Первая мысль – что звонит Таэлор. Она догадалась, что это я украла деньги. Может быть, Персефона нашла сумочку в мусоре. С ума сойти, я не догадалась побывать в магазине и положить деньги на место, прежде чем вернуться домой.
Вообще не нужно было их красть. Как сказал Морфей, прежде чем брандашмыг проглотил его живьем – придется принять последствия. Я признаюсь Таэлор в краже и буду надеяться, что она не подаст в суд.
Я крепко сжимаю в кулаке яшмовую гусеницу, в надежде, что она придаст мне храбрости.
– Папа, с кем ты говоришь?
Он подмигивает и подносит телефон к уху.
– Привет, солнышко. Хочешь поздороваться с дочерью?
И протягивает мне трубку.
Я очень рада, что это не Таэлор, однако все-таки принимаю недоумевающий вид. Надо доиграть роль до конца.
– Но пациентам в клинике не разрешают говорить по телефону, – говорю я, заставляя голос дрожать для пущего эффекта.
Папа жмет плечами и улыбается.
Трубка леденит мне ухо, когда я наконец ее беру.
– Это ты?
– Всё хорошо, – произносит Элисон – внятно и твердо.
– Правда? – спрашиваю я, по-прежнему изображая потрясение.
– Папа тебе объяснит. Приезжай сегодня, ладно?
– Тебе что-нибудь кололи утром?
– Нет. Я вела себя, как мы договорились. Пусть видят, что я вменяема. Почему-то они думают, что галлюцинации были вызваны успокоительными. С ума сойти.
Я улыбаюсь.
– Так приятно слышать твой голос.
– Взаимно. Я очень хочу тебя увидеть и обнять… сказать, как я тобой горжусь. Я люблю тебя… – Ее голос обрывается.
Я плачу, на сей раз непритворно.
– Я тоже тебя люблю, мама.
Папа осторожно забирает телефон и прощается с Элисон, а потом отводит меня в гостиную и сажает на кушетку.

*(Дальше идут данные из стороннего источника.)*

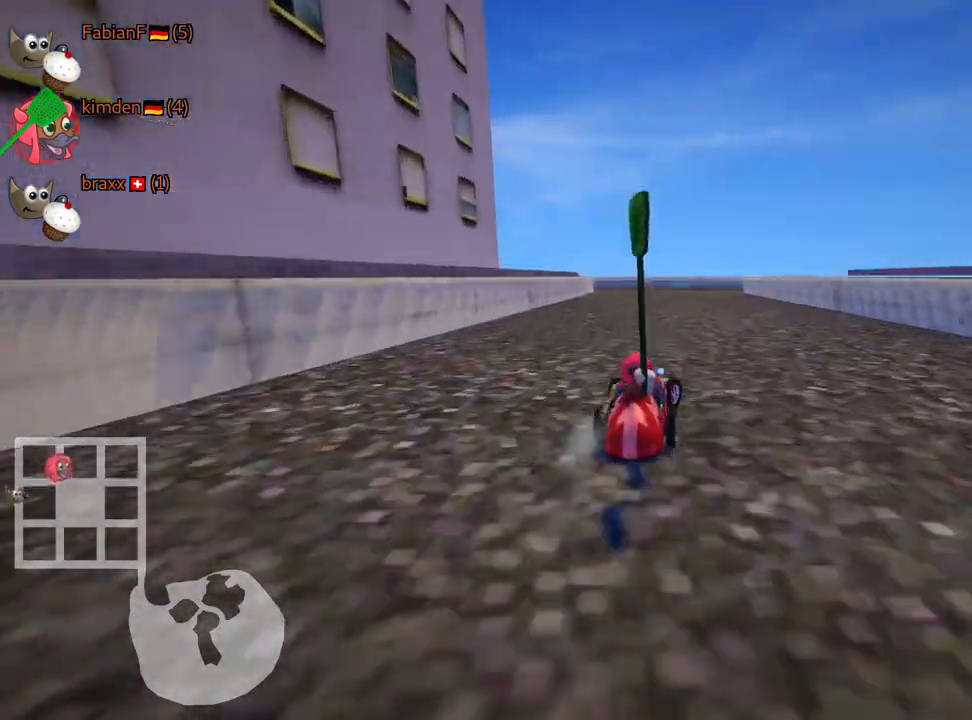
Gameplay with keyboard; each line is a JSON object with the keys held at the frame after it. "events" lists presses ("down") and releases ("up") of "down", "fire", "flag", "left", "look", "nitro", "right", "skid" and "up" between this image and that frame as [ms after this image, input, new state], when the widget could be followed in between. No other keys are recorded. Mouse input is not recorded. Key names are as the overlay labels them; some are game actions (e.g. jump) rather than physical keys.
{"keys": ["right", "skid", "up"], "events": [[84, "right", "up"], [117, "nitro", "up"], [134, "left", "down"], [150, "skid", "down"], [300, "left", "up"], [317, "right", "down"]]}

– Из клиники позвонили сегодня рано утром, – говорит он, и я вижу, что глаза у него затуманены и обрамлены смешливыми лучиками. – И я поехал туда, пока ты спала. Она здорова… совершенно здорова. Перестала разговаривать с предметами. И съела на ужин омлет. С тарелки, Элли! И всё это без лекарств. Врачи совещаются… они полагают, что, возможно, у Элисон была странная реакция на препараты, которые каким-то образом усилили симптомы. Ты не поверишь, каким образом они пришли к этому заключению. Помнишь сестру Дженкинс?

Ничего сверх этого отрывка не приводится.